Eric Laplace, professionnel du secteur de l’assurance et résidant de Terrebonne, vient tout juste d’ouvrir un compte de courtage en ligne. « J’y pensais depuis un moment. J’en parlais avec un collègue et j’en suis venu à la conclusion que c’est le bon moment. Le marché est en baisse. Il y a des opportunités, je fais du télétravail et c’est plus tranquille en indemnisation en ce moment en raison de la situation actuelle », explique-t-il.

L’intérêt soudain des gens pour la Bourse a pour effet de surcharger d’appels les courtiers à escompte, ce qui peut causer une certaine frustration chez les clients.

« Actuellement, comme pour d’autres acteurs dans le marché, il y a un délai de traitement des ouvertures de comptes de cinq jours, lesquelles se font par du personnel en télétravail », dit Richard Lacasse.

Des temps risqués

L’Autorité des marchés financiers soutient être « bien consciente » que dans la situation actuelle des marchés découlant de la pandémie, des personnes pourraient être tentées de se lancer dans le courtage en ligne. « Il y a évidemment des risques et des conseils à donner », dit le porte-parole Sylvain Théberge (voir autre texte ci-contre).

Pour le trader professionnel Voicu Valentir, les mises en garde ne seront jamais trop nombreuses.

« Beaucoup de gens confinés à la maison font des transactions en Bourse parce qu’ils ont présentement beaucoup de temps pour le faire. Il faut les prévenir : les machines mènent tout aujourd’hui. Si tu passes un ordre d’achat, les machines se placent immédiatement devant toi. Elles sont hyperactives. »
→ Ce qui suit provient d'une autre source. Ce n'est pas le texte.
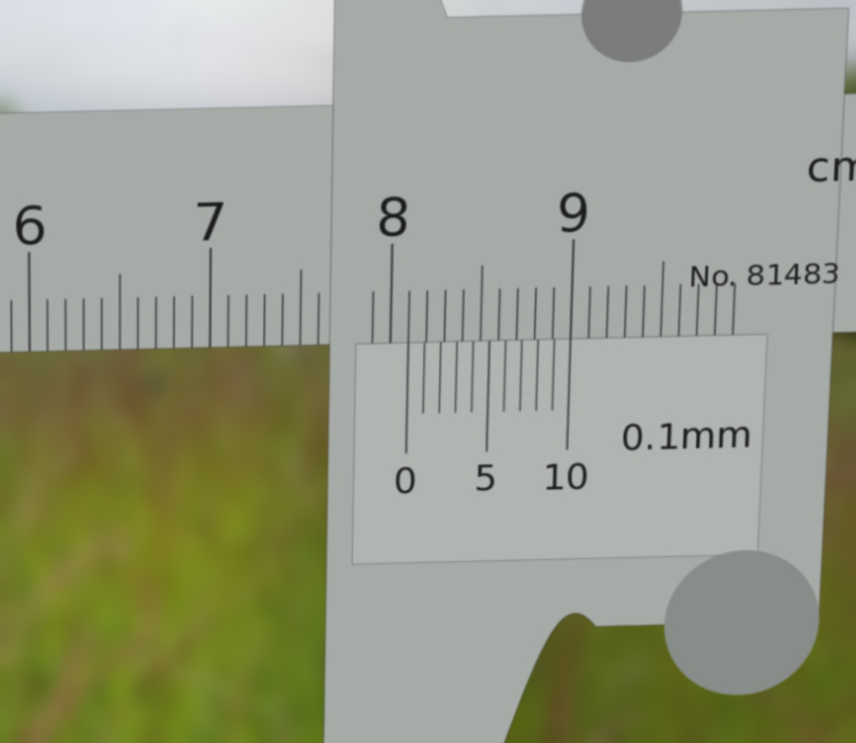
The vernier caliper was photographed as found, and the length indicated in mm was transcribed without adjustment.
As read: 81.0 mm
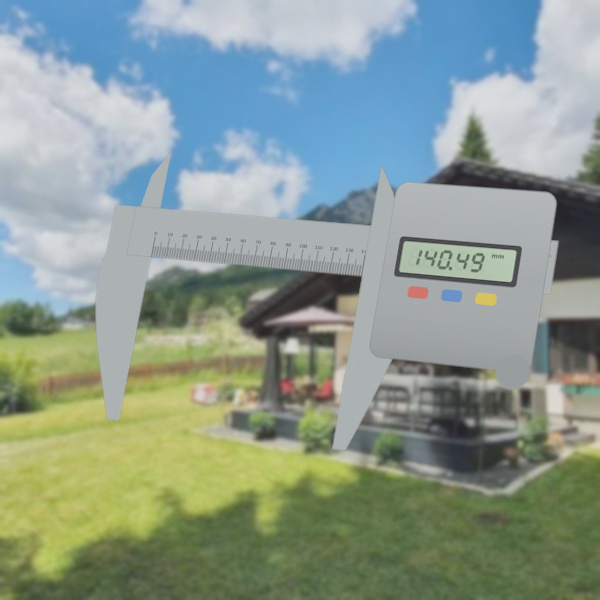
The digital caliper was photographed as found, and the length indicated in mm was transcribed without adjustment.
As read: 140.49 mm
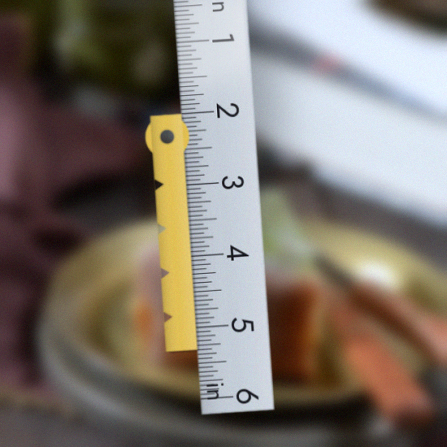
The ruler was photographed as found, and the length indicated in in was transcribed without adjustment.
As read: 3.3125 in
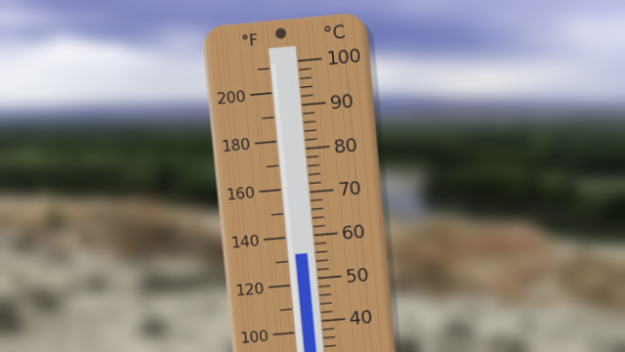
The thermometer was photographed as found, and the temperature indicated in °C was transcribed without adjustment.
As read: 56 °C
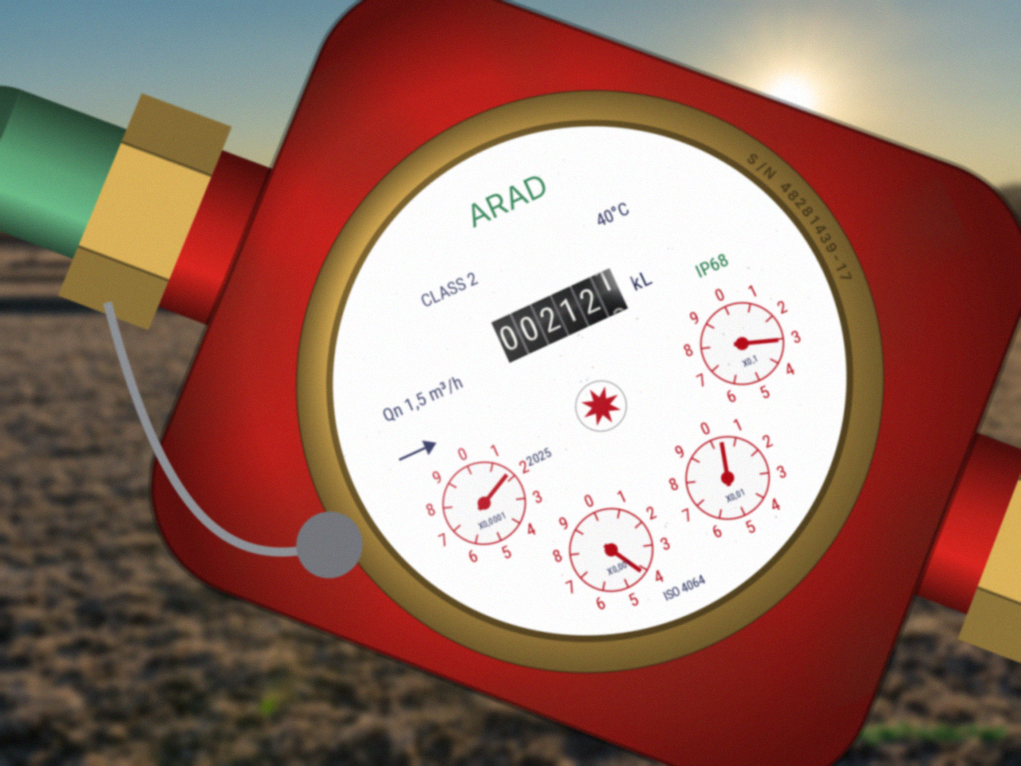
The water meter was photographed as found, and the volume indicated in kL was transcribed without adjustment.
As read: 2121.3041 kL
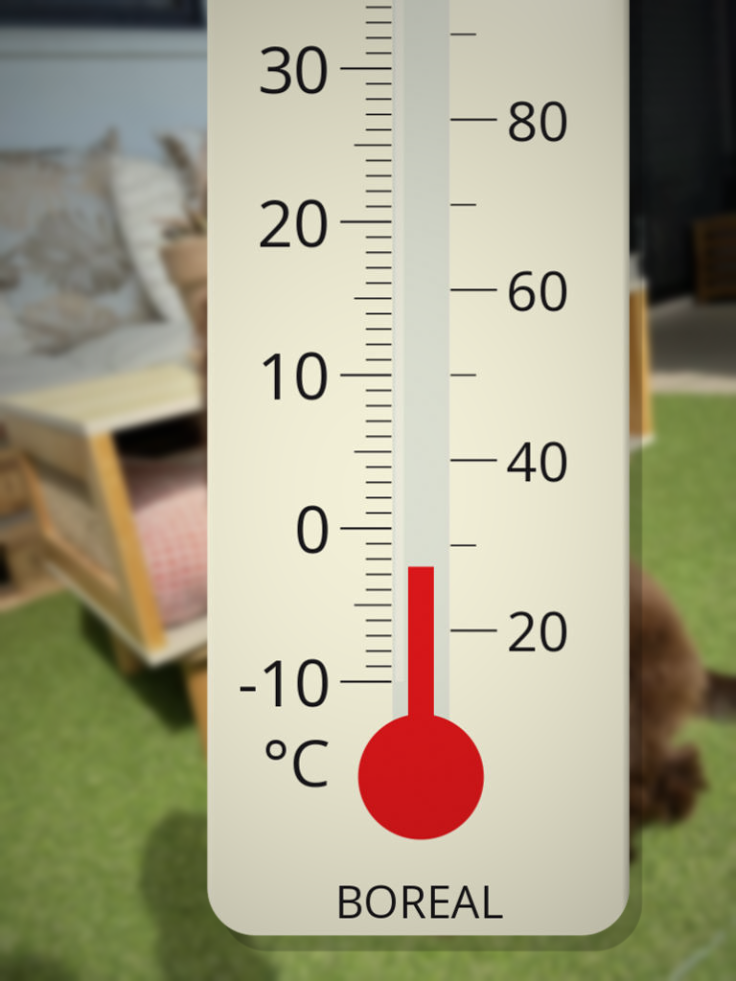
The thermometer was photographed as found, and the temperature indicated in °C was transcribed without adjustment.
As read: -2.5 °C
En d’autres mots, difficile de tirer son épingle du jeu en multipliant les transactions, soutient M. Valentir.

C’est difficile pour moi en tant que day-trader professionnel de faire de l’argent, imagine pour un investisseur de détail qui débute.

Voicu Valentir

Il recommande d’aller à la pêche avec des lignes mortes, c’est-à-dire avec des ordres d’achat très bas sur des titres de qualité. « Les meilleurs moments sont à l’ouverture et à la fermeture. Entre 11 h et 15 h, c’est juste des swings pour tuer le plus de monde possible. »
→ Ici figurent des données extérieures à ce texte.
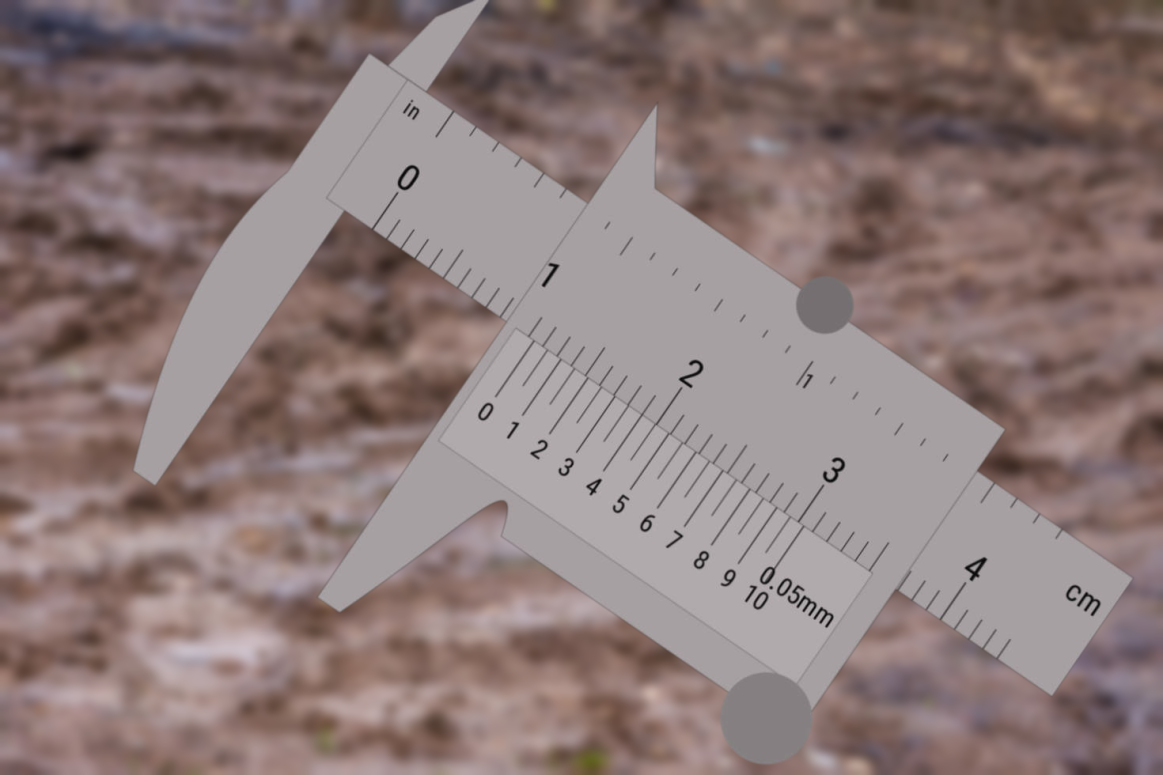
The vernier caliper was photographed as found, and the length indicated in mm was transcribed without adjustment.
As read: 11.4 mm
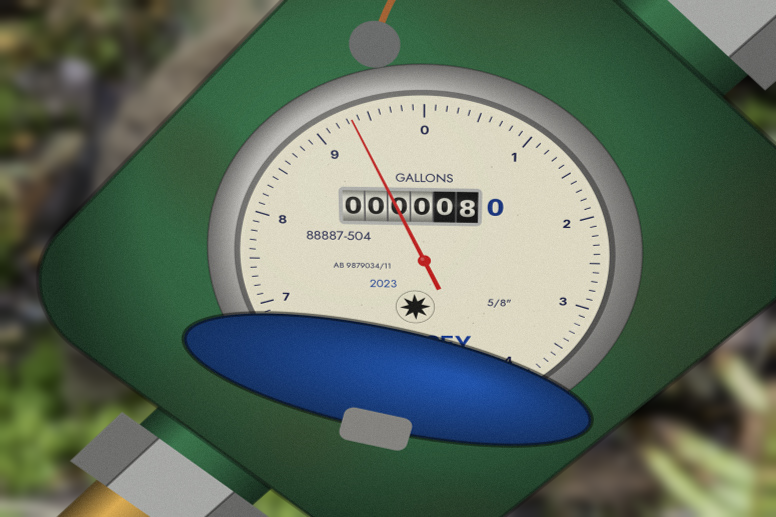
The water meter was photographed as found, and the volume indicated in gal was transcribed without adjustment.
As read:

« Mais si tu viens de perdre ton emploi et que tu te fais laver en Bourse en plus, l’esclavage t’attend pour le reste de tes jours ! »

Des outils

La plupart des plateformes de courtage à escompte proposent des outils pour aider les petits investisseurs, et certaines firmes bonifient leur soutien. « Nous avons récemment mis en place une série de webinaires destinés aux nouveaux clients pour les accompagner dans leurs premiers pas », dit Claude-Frédéric Robert, de Banque Nationale Courtage direct.

Chez Disnat, la direction affirme sensibiliser les nouveaux clients au fait que d’être investisseur autonome comporte des risques. « Nous les dirigeons vers une section de notre site et nous sommes passés de un à trois et parfois quatre podcasts par jour avec un gestionnaire de portefeuille pour décrypter les variations majeures sur les grandes places boursières », dit Richard Lacasse.

Quatre choses à savoir avant de se lancer

Ne pas brûler les étapes

Il importe de bien connaître les principes du placement et d’établir votre profil d’investisseur, souligne l’Autorité des marchés financiers (AMF). Une bonne compréhension de sa situation financière, de ses besoins et de ses objectifs en tant qu’investisseur est primordiale. Le petit investisseur sera responsable de ses décisions de placement et des résultats, bons et mauvais.

Avoir des attentes réalistes

De nombreux courtiers offrent l’option d’ouvrir des comptes fictifs, où il est possible de d’abord tester les fonctionnalités de la plateforme. L’AMF suggère d’en profiter pour faire des essais afin d’évaluer les rendements que vous auriez obtenus.

Prévoir du temps

Investir de manière autonome nécessite de consacrer du temps à suivre l’évolution des marchés, de ses placements et de sa répartition d’actifs. Demeurer à l’affût des marchés est exigeant.

Considérer les frais

La réduction des frais de courtage ne devrait pas être la motivation principale de l’investisseur autonome. Si vous réalisez beaucoup de transactions d’achat et de vente dans le but de minimiser vos frais, vous pourriez avoir de mauvaises surprises.